:: EXERCISE INPUT ::

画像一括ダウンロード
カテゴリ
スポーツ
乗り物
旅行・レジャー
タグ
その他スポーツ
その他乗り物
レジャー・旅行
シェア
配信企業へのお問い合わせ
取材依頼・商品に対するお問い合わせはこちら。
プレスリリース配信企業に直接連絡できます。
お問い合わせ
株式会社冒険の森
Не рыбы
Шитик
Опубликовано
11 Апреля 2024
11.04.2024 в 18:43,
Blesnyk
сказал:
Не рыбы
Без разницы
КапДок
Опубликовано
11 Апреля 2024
...
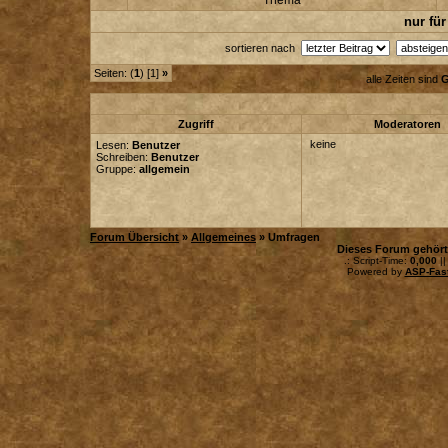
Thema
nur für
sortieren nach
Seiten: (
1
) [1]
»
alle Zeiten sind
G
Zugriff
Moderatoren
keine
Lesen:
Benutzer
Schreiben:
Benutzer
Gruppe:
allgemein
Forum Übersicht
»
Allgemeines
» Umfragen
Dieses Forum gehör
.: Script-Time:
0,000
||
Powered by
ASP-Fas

:: WHAT TO PRODUCE ::
Run a filter over the data above and keep each line that contains the word "Forum".

:: REPLY ::
Forum Übersicht
Dieses Forum gehör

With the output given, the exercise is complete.